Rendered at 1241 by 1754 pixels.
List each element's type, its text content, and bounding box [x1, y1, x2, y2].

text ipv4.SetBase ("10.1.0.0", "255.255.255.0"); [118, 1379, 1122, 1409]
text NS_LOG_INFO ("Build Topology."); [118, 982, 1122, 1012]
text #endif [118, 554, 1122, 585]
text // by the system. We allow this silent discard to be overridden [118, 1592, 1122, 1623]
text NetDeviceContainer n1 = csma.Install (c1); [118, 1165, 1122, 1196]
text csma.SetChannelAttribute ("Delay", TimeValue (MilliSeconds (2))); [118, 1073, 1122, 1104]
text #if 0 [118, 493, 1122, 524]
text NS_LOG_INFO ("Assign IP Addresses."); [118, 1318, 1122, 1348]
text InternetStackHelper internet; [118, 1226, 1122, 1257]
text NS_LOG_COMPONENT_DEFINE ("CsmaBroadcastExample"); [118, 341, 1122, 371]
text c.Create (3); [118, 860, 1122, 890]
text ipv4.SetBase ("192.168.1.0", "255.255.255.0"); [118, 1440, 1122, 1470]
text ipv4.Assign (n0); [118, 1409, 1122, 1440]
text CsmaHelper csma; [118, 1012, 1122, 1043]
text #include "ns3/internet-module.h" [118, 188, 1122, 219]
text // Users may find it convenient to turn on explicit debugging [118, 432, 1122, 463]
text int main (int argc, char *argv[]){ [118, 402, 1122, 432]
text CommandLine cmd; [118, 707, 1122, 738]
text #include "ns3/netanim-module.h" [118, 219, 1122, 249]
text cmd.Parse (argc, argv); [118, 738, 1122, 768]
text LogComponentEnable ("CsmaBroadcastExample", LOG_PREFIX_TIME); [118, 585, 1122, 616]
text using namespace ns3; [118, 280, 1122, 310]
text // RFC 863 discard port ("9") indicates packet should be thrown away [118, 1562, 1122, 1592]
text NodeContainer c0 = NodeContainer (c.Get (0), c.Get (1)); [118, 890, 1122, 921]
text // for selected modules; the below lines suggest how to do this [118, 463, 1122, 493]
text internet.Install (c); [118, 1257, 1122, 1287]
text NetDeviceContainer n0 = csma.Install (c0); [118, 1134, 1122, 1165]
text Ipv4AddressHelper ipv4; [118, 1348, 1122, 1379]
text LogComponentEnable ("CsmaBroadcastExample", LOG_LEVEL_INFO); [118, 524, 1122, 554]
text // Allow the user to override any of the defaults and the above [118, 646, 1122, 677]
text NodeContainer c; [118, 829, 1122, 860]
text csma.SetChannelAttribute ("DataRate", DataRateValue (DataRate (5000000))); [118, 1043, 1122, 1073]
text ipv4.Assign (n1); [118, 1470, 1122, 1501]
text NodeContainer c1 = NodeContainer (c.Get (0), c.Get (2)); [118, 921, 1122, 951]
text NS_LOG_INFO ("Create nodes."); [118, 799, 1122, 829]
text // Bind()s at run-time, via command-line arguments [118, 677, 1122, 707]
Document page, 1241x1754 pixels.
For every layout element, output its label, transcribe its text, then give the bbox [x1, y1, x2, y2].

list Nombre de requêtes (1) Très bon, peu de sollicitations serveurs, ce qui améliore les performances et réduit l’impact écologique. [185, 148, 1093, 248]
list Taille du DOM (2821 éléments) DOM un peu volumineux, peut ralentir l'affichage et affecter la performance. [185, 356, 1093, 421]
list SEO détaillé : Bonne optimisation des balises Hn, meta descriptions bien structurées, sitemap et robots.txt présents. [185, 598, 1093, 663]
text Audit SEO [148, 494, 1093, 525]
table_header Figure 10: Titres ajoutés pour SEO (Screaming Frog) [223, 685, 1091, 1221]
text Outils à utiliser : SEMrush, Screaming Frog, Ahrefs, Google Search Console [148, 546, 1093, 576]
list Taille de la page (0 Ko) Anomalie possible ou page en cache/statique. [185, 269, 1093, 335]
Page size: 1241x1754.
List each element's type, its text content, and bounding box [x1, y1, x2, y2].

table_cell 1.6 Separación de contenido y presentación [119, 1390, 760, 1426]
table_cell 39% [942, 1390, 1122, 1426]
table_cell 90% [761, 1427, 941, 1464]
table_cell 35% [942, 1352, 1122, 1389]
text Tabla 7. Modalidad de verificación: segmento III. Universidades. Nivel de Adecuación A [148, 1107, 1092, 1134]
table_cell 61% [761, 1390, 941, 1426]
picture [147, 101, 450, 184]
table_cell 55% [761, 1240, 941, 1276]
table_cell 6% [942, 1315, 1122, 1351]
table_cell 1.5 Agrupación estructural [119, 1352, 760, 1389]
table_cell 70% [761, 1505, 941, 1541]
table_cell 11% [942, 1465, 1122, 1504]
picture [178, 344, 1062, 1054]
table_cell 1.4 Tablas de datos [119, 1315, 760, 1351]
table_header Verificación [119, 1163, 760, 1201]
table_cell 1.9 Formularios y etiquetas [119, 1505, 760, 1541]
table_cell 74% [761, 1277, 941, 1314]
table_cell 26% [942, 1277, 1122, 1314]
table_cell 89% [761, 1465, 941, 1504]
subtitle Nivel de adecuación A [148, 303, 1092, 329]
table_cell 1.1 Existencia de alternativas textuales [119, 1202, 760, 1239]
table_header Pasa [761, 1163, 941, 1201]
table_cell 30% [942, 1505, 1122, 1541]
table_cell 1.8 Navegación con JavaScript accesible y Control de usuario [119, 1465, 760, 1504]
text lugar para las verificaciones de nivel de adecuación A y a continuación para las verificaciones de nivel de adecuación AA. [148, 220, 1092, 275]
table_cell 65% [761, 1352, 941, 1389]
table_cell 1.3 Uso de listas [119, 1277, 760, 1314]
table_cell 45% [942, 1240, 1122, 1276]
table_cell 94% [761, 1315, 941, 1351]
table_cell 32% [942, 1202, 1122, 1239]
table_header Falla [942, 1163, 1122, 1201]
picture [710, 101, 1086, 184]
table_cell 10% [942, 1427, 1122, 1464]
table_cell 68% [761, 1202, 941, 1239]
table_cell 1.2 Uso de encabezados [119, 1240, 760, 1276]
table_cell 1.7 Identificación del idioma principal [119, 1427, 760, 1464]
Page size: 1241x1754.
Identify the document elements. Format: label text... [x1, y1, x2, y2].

[Task brief]
Please extract every line from all of the entries above, reproducing each one character for character.

[Solution to this problem]
Rendered at 1241 by 1754 pixels.
List each element's type, its text content, and bounding box [x1, y1, x2, y2].

text ipv4.SetBase ("10.1.0.0", "255.255.255.0"); [118, 1379, 1122, 1409]
text NS_LOG_INFO ("Build Topology."); [118, 982, 1122, 1012]
text #endif [118, 554, 1122, 585]
text // by the system. We allow this silent discard to be overridden [118, 1592, 1122, 1623]
text NetDeviceContainer n1 = csma.Install (c1); [118, 1165, 1122, 1196]
text csma.SetChannelAttribute ("Delay", TimeValue (MilliSeconds (2))); [118, 1073, 1122, 1104]
text #if 0 [118, 493, 1122, 524]
text NS_LOG_INFO ("Assign IP Addresses."); [118, 1318, 1122, 1348]
text InternetStackHelper internet; [118, 1226, 1122, 1257]
text NS_LOG_COMPONENT_DEFINE ("CsmaBroadcastExample"); [118, 341, 1122, 371]
text c.Create (3); [118, 860, 1122, 890]
text ipv4.SetBase ("192.168.1.0", "255.255.255.0"); [118, 1440, 1122, 1470]
text ipv4.Assign (n0); [118, 1409, 1122, 1440]
text CsmaHelper csma; [118, 1012, 1122, 1043]
text #include "ns3/internet-module.h" [118, 188, 1122, 219]
text // Users may find it convenient to turn on explicit debugging [118, 432, 1122, 463]
text int main (int argc, char *argv[]){ [118, 402, 1122, 432]
text CommandLine cmd; [118, 707, 1122, 738]
text #include "ns3/netanim-module.h" [118, 219, 1122, 249]
text cmd.Parse (argc, argv); [118, 738, 1122, 768]
text LogComponentEnable ("CsmaBroadcastExample", LOG_PREFIX_TIME); [118, 585, 1122, 616]
text using namespace ns3; [118, 280, 1122, 310]
text // RFC 863 discard port ("9") indicates packet should be thrown away [118, 1562, 1122, 1592]
text NodeContainer c0 = NodeContainer (c.Get (0), c.Get (1)); [118, 890, 1122, 921]
text // for selected modules; the below lines suggest how to do this [118, 463, 1122, 493]
text internet.Install (c); [118, 1257, 1122, 1287]
text NetDeviceContainer n0 = csma.Install (c0); [118, 1134, 1122, 1165]
text Ipv4AddressHelper ipv4; [118, 1348, 1122, 1379]
text LogComponentEnable ("CsmaBroadcastExample", LOG_LEVEL_INFO); [118, 524, 1122, 554]
text // Allow the user to override any of the defaults and the above [118, 646, 1122, 677]
text NodeContainer c; [118, 829, 1122, 860]
text csma.SetChannelAttribute ("DataRate", DataRateValue (DataRate (5000000))); [118, 1043, 1122, 1073]
text ipv4.Assign (n1); [118, 1470, 1122, 1501]
text NodeContainer c1 = NodeContainer (c.Get (0), c.Get (2)); [118, 921, 1122, 951]
text NS_LOG_INFO ("Create nodes."); [118, 799, 1122, 829]
text // Bind()s at run-time, via command-line arguments [118, 677, 1122, 707]
Document page, 1241x1754 pixels.
For every layout element, output its label, transcribe its text, then give the bbox [x1, y1, x2, y2].

list Nombre de requêtes (1) Très bon, peu de sollicitations serveurs, ce qui améliore les performances et réduit l’impact écologique. [185, 148, 1093, 248]
list Taille du DOM (2821 éléments) DOM un peu volumineux, peut ralentir l'affichage et affecter la performance. [185, 356, 1093, 421]
list SEO détaillé : Bonne optimisation des balises Hn, meta descriptions bien structurées, sitemap et robots.txt présents. [185, 598, 1093, 663]
text Audit SEO [148, 494, 1093, 525]
table_header Figure 10: Titres ajoutés pour SEO (Screaming Frog) [223, 685, 1091, 1221]
text Outils à utiliser : SEMrush, Screaming Frog, Ahrefs, Google Search Console [148, 546, 1093, 576]
list Taille de la page (0 Ko) Anomalie possible ou page en cache/statique. [185, 269, 1093, 335]
Page size: 1241x1754.
List each element's type, its text content, and bounding box [x1, y1, x2, y2].

table_cell 1.6 Separación de contenido y presentación [119, 1390, 760, 1426]
table_cell 39% [942, 1390, 1122, 1426]
table_cell 90% [761, 1427, 941, 1464]
table_cell 35% [942, 1352, 1122, 1389]
text Tabla 7. Modalidad de verificación: segmento III. Universidades. Nivel de Adecuación A [148, 1107, 1092, 1134]
table_cell 61% [761, 1390, 941, 1426]
picture [147, 101, 450, 184]
table_cell 55% [761, 1240, 941, 1276]
table_cell 6% [942, 1315, 1122, 1351]
table_cell 1.5 Agrupación estructural [119, 1352, 760, 1389]
table_cell 70% [761, 1505, 941, 1541]
table_cell 11% [942, 1465, 1122, 1504]
picture [178, 344, 1062, 1054]
table_cell 1.4 Tablas de datos [119, 1315, 760, 1351]
table_header Verificación [119, 1163, 760, 1201]
table_cell 1.9 Formularios y etiquetas [119, 1505, 760, 1541]
table_cell 74% [761, 1277, 941, 1314]
table_cell 26% [942, 1277, 1122, 1314]
table_cell 89% [761, 1465, 941, 1504]
subtitle Nivel de adecuación A [148, 303, 1092, 329]
table_cell 1.1 Existencia de alternativas textuales [119, 1202, 760, 1239]
table_header Pasa [761, 1163, 941, 1201]
table_cell 30% [942, 1505, 1122, 1541]
table_cell 1.8 Navegación con JavaScript accesible y Control de usuario [119, 1465, 760, 1504]
text lugar para las verificaciones de nivel de adecuación A y a continuación para las verificaciones de nivel de adecuación AA. [148, 220, 1092, 275]
table_cell 65% [761, 1352, 941, 1389]
table_cell 1.3 Uso de listas [119, 1277, 760, 1314]
table_cell 45% [942, 1240, 1122, 1276]
table_cell 94% [761, 1315, 941, 1351]
table_cell 32% [942, 1202, 1122, 1239]
table_header Falla [942, 1163, 1122, 1201]
picture [710, 101, 1086, 184]
table_cell 10% [942, 1427, 1122, 1464]
table_cell 68% [761, 1202, 941, 1239]
table_cell 1.2 Uso de encabezados [119, 1240, 760, 1276]
table_cell 1.7 Identificación del idioma principal [119, 1427, 760, 1464]
Page size: 1241x1754.
Identify the document elements. Format: label text... [x1, y1, x2, y2].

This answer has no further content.